Your assignment: Scan the material below and report how many lines include the string "Informace"; nothing else belongs in the reply.

=== Section Start ===

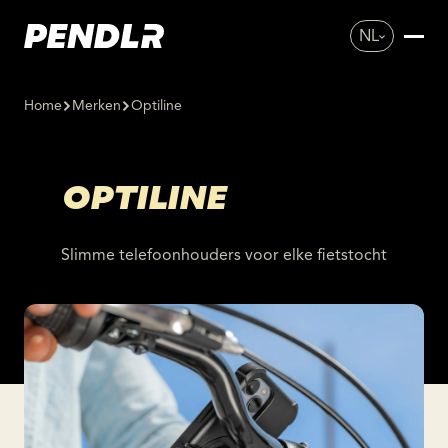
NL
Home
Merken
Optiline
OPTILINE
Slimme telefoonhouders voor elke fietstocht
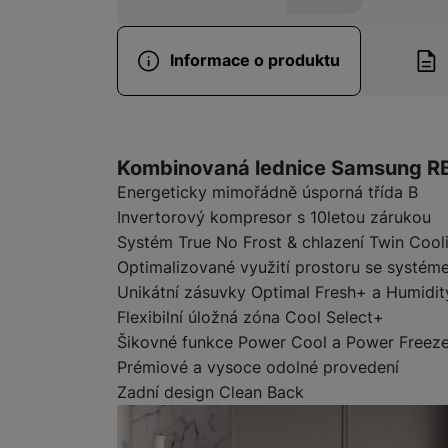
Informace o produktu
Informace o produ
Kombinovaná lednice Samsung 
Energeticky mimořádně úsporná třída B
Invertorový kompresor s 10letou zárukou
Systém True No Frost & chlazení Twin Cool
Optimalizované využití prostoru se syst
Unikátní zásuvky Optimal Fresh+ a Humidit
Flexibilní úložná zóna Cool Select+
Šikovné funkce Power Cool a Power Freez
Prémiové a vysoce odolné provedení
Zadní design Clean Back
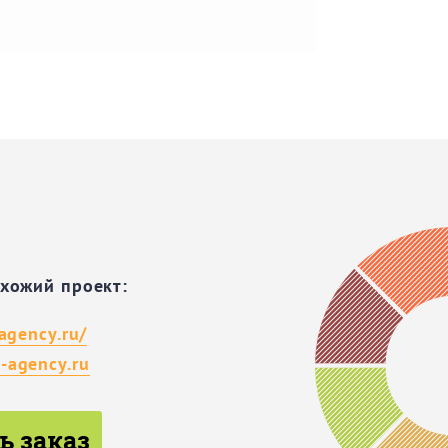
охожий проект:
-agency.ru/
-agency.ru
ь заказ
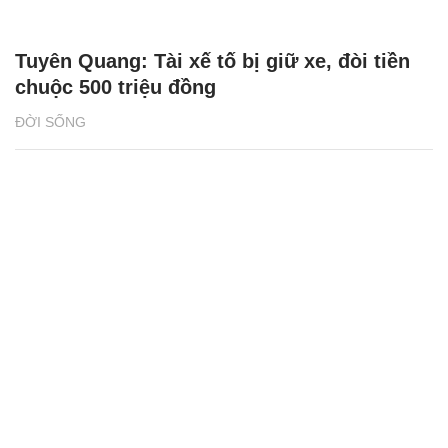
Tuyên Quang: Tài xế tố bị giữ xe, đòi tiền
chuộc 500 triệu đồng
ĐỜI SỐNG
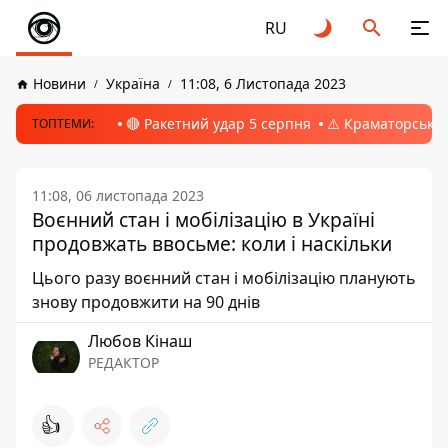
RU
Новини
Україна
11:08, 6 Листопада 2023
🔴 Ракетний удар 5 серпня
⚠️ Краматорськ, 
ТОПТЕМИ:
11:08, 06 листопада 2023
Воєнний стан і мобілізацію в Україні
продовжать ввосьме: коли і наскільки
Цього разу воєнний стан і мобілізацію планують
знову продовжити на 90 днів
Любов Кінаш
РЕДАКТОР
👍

=== Section End ===
=== Section Start ===

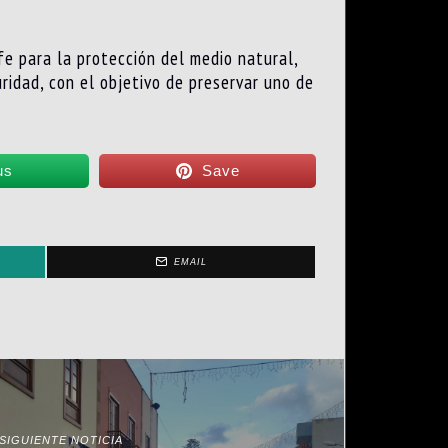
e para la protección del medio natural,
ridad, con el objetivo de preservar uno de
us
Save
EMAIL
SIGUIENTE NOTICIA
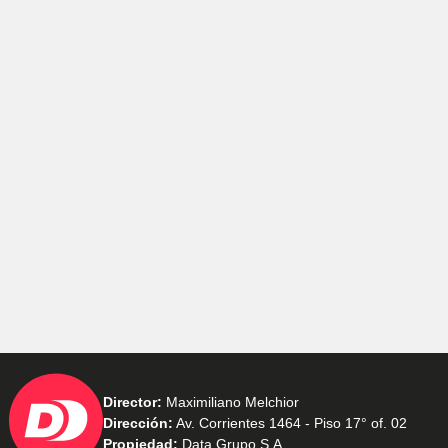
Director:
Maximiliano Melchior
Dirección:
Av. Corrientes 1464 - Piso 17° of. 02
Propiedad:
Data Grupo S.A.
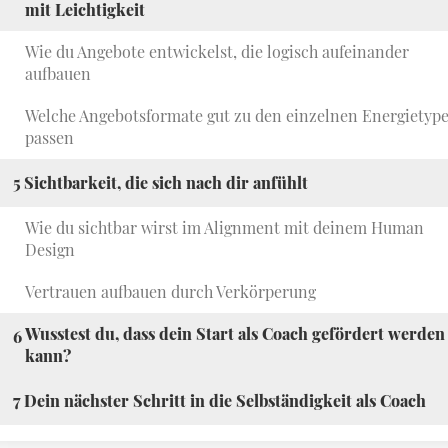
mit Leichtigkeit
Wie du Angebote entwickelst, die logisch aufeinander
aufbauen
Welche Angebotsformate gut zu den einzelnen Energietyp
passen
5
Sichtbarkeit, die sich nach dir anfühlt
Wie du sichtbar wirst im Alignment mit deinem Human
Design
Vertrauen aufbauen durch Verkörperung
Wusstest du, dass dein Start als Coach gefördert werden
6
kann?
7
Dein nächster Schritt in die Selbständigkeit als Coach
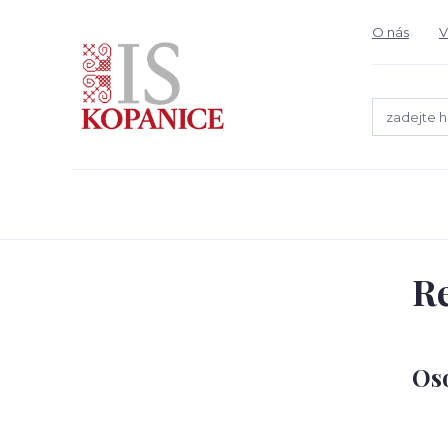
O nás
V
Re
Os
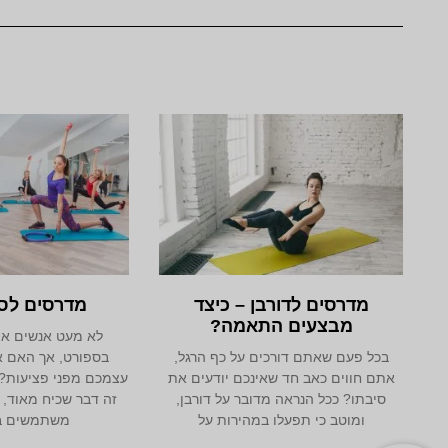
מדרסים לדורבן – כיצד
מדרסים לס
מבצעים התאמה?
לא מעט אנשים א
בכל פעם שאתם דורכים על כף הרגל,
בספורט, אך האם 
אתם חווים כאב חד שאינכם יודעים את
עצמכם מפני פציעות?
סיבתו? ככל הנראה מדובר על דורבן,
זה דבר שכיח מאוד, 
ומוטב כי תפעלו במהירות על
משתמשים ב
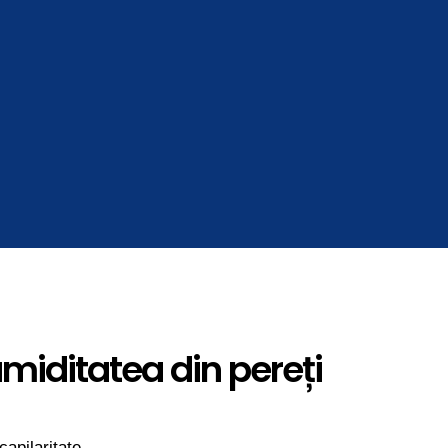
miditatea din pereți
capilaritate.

=== Section End ===

Answer for this exercise: 2